Je suis un peu moins critique, mais je crois que j’avais envie d’un roman qui va droit au but et qui ne prend pas la tête quand je l’ai lu, et de ce côté là on est servi ^^. J’ai beaucoup aimé l’univers post-ap de fantasy pour ma part où il ne reste que la religion et que tout va à vau-l’eau.
Frustration, c’est bien le sentiment qui m’est resté en refermant ce livre. Surtout parce que j’aurais voulu voir la question de la religion traitée autrement, de manière plus troublante, avec peut-être une remise en question qui ne se fait au final jamais ici… Mais bon, je vais arrêter de rêver au livre que ça aurait pu être.
Très intéressante ta chronique, je pense que pour ma part si j’avais du y mettre une note, j’aurais peut être tenté un 14, en fait le roman est beaucoup rattrapé par le style de Mazaurette, qui écrit réellement très bien.
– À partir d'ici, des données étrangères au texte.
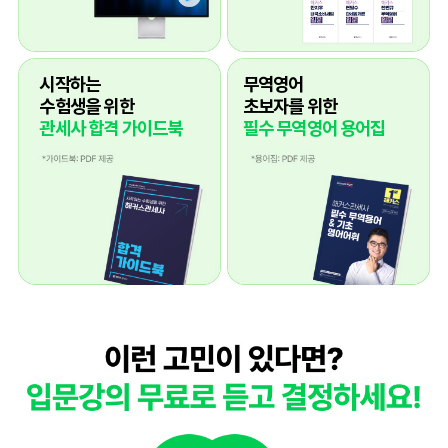
시작하는
무역영어
수험생을 위한
초보자를 위한
관세사 합격 가이드북
필수 무역영어 용어집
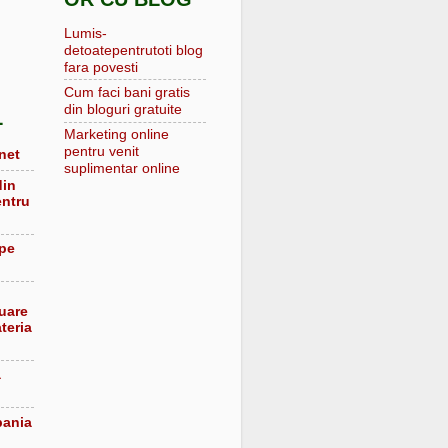
Lumis-
detoatepentrutoti blog
fara povesti
Cum faci bani gratis
din bloguri gratuite
L
Marketing online
pentru venit
net
suplimentar online
din
entru
 pe
luare
teria
a
pania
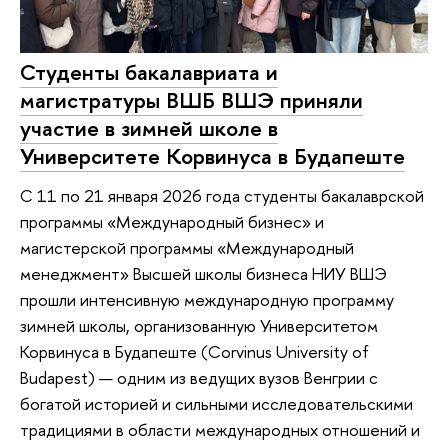
Студенты бакалавриата и
магистратуры ВШБ ВШЭ приняли
участие в зимней школе в
Университете Корвинуса в Будапеште
С 11 по 21 января 2026 года студенты бакалаврской
программы «Международный бизнес» и
магистерской программы «Международный
менеджмент» Высшей школы бизнеса НИУ ВШЭ
прошли интенсивную международную программу
зимней школы, организованную Университетом
Корвинуса в Будапеште (Corvinus University of
Budapest) — одним из ведущих вузов Венгрии с
богатой историей и сильными исследовательскими
традициями в области международных отношений и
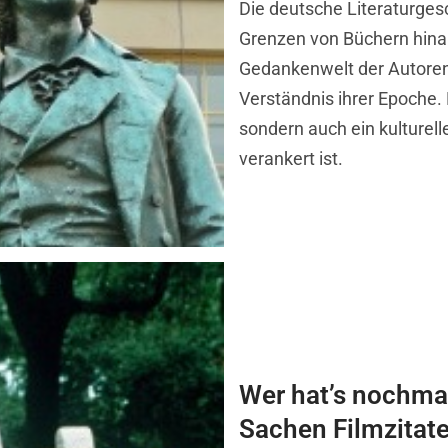
Die deutsche Literaturgesch
Grenzen von Büchern hinau
Gedankenwelt der Autoren 
Verständnis ihrer Epoche. D
sondern auch ein kulturelle
verankert ist.
Wer hat’s nochmal
Sachen Filmzitat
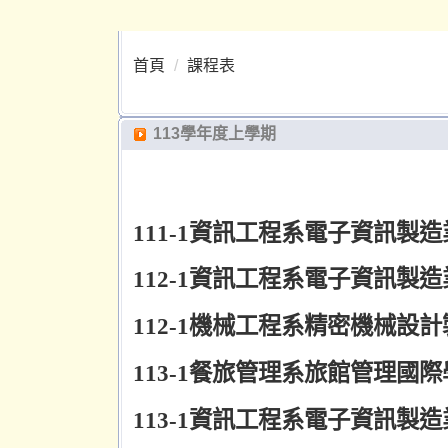
首頁
課程表
113學年度上學期
111-1
資訊工程系電子資訊製造
112-1
資訊工程系電子資訊製造
112-1
機械工程系精密機械設計
113-1
餐旅管理系旅館管理國際
113-1
資訊工程系電子資訊製造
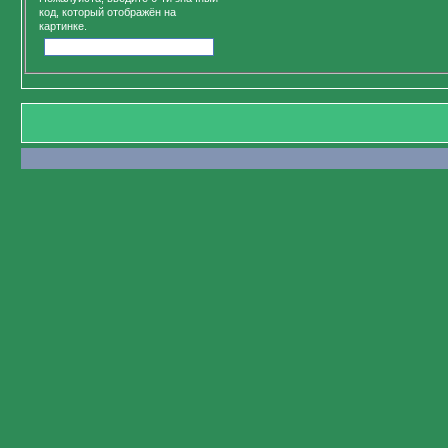
код, который отображён на
картинке.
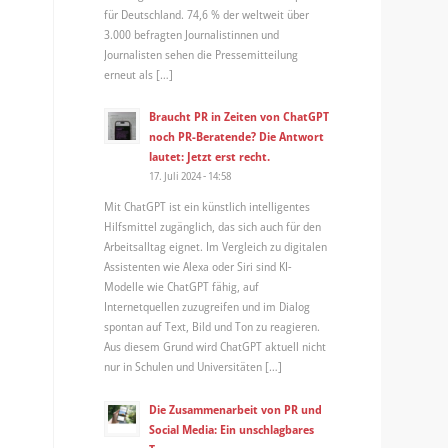
für Deutschland. 74,6 % der weltweit über
3.000 befragten Journalistinnen und
Journalisten sehen die Pressemitteilung
erneut als […]
Braucht PR in Zeiten von ChatGPT
noch PR-Beratende? Die Antwort
lautet: Jetzt erst recht.
17. Juli 2024 - 14:58
Mit ChatGPT ist ein künstlich intelligentes
Hilfsmittel zugänglich, das sich auch für den
Arbeitsalltag eignet. Im Vergleich zu digitalen
Assistenten wie Alexa oder Siri sind KI-
Modelle wie ChatGPT fähig, auf
Internetquellen zuzugreifen und im Dialog
spontan auf Text, Bild und Ton zu reagieren.
Aus diesem Grund wird ChatGPT aktuell nicht
nur in Schulen und Universitäten […]
Die Zusammenarbeit von PR und
Social Media: Ein unschlagbares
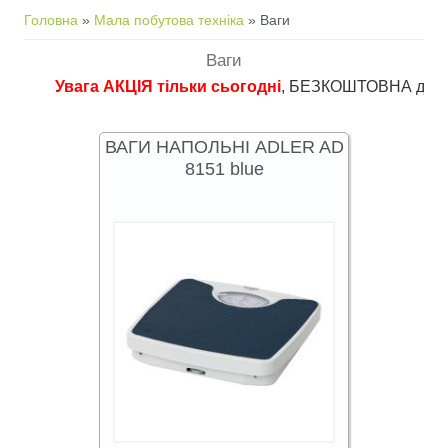
Ви є тут
Головна
»
Мала побутова техніка
» Ваги
Ваги
Увага АКЦІЯ тільки сьогодні
, БЕЗКОШТОВНА доставка в 
ВАГИ НАПОЛЬНІ ADLER AD
8151 blue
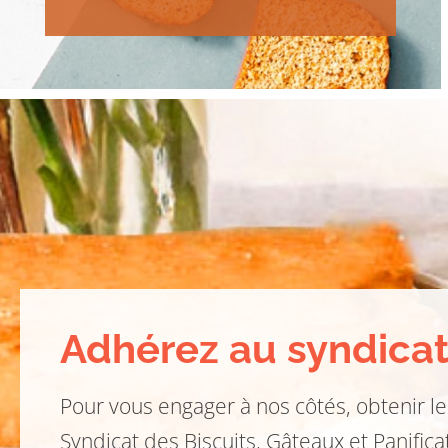
Adhérez au syndica
Pour vous engager à nos côtés, obtenir le
Syndicat des Biscuits, Gâteaux et Panifica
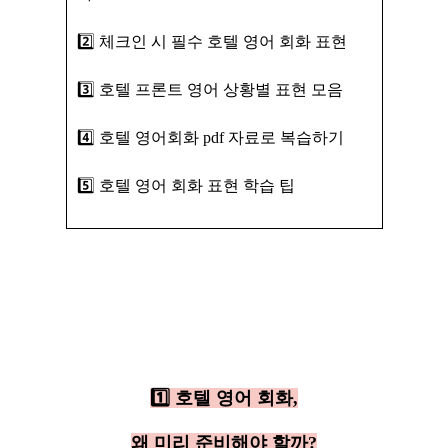
2️⃣ 체크인 시 필수 호텔 영어 회화 표현
3️⃣ 호텔 프론트 영어 상황별 표현 모음
4️⃣ 호텔 영어회화 pdf 자료로 복습하기
5️⃣ 호텔 영어 회화 표현 학습 팁
1️⃣ 호텔 영어 회화,
왜 미리 준비해야 할까?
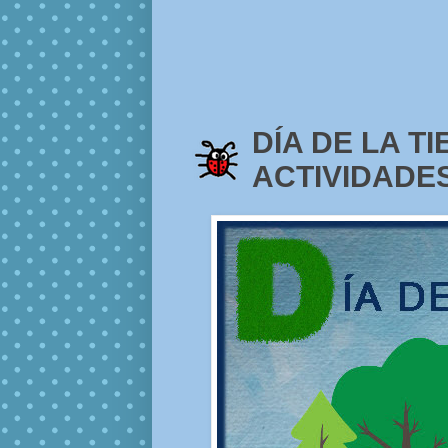
DÍA DE LA TI
ACTIVIDADE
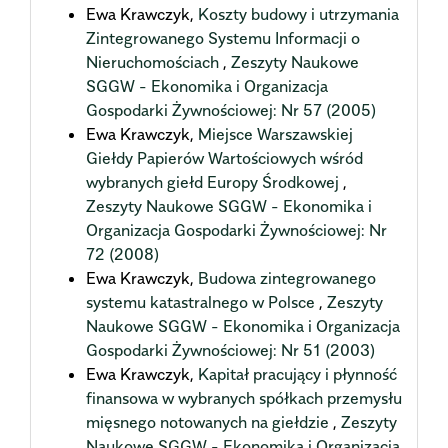
Ewa Krawczyk,
Koszty budowy i utrzymania
Zintegrowanego Systemu Informacji o
Nieruchomościach
,
Zeszyty Naukowe
SGGW - Ekonomika i Organizacja
Gospodarki Żywnościowej: Nr 57 (2005)
Ewa Krawczyk,
Miejsce Warszawskiej
Giełdy Papierów Wartościowych wśród
wybranych giełd Europy Środkowej
,
Zeszyty Naukowe SGGW - Ekonomika i
Organizacja Gospodarki Żywnościowej: Nr
72 (2008)
Ewa Krawczyk,
Budowa zintegrowanego
systemu katastralnego w Polsce
,
Zeszyty
Naukowe SGGW - Ekonomika i Organizacja
Gospodarki Żywnościowej: Nr 51 (2003)
Ewa Krawczyk,
Kapitał pracujący i płynność
finansowa w wybranych spółkach przemysłu
mięsnego notowanych na giełdzie
,
Zeszyty
Naukowe SGGW - Ekonomika i Organizacja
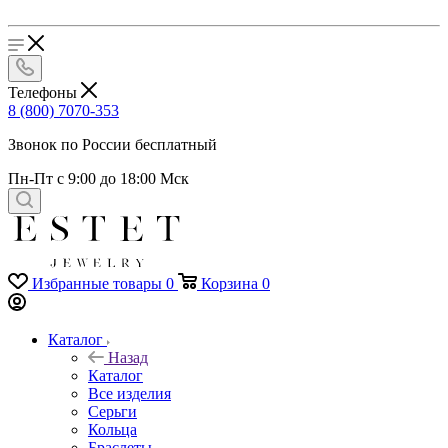
Телефоны
8 (800) 7070-353
Звонок по России бесплатный
Пн-Пт с 9:00 до 18:00 Мск
Избранные товары
0
Корзина
0
Каталог
Назад
Каталог
Все изделия
Серьги
Кольца
Браслеты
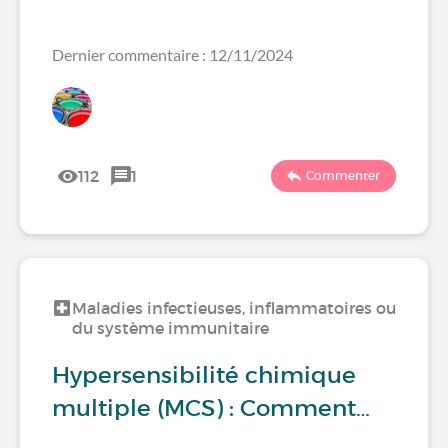
Dernier commentaire : 12/11/2024
112
1
Commenter
Maladies infectieuses, inflammatoires ou
du système immunitaire
Hypersensibilité chimique
multiple (MCS) : Comment…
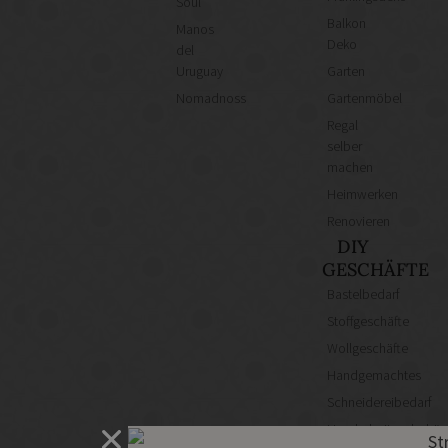
Soul
Balkon
Manos
Deko
del
Uruguay
Garten
Nomadnoss
Gartenmöbel
Regal
selber
machen
Heimwerken
Renovieren
DIY
GESCHÄFTE
Bastelbedarf
Stoffgeschäfte
Wollgeschäfte
Handgemachtes
Schneidereibedarf
Handarbeitszubehör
Pour le reste, ce n’est pas aussi bien dit que toi, mais j’ai été déçue aussi par certains points du livre.
Je suis de ton avis pour le divertissement plaisant. Je n’ai pas été emballé par cette lecture, j’ai eu beaucoup de mal à rentrer dedans au début mais au final c’est un roman sympathique.
[...] lecture commune en excellente compagnie de Guillaume, Lhisbei, Cachou, Vert ,Nelfe, Endea et Julien [...]
Comme Endea j’aurais mis deux point de plus tout de même
mais globalement j’ai ressenti aussi une frustration avec ce roman.
Oui mais non
J’ai mis par exemple 14/20 à Xavier Mauméjean dernièrement car j’avais aimé sa Vénus Anatomique, divertissante sur le style comme sur l’intrigue. Vu que je suis frustré avec ce bouquin, c’était donc trop
Effectivement, on est bien d’accord sur la qualité d’écriture.
Et hop, j’ai fait mon avis sur cette LC.
http://naufragesvolontaires.blogspot.com/2011/07/dehors-les-chiens-les-infideles-maia.html
On est d’accord, une plume sympathique mais une histoire mal exploitée. Dommage, cela aurait pu donner quelque chose de sympatique. Peut-être une auteure à garder à l’oeil?!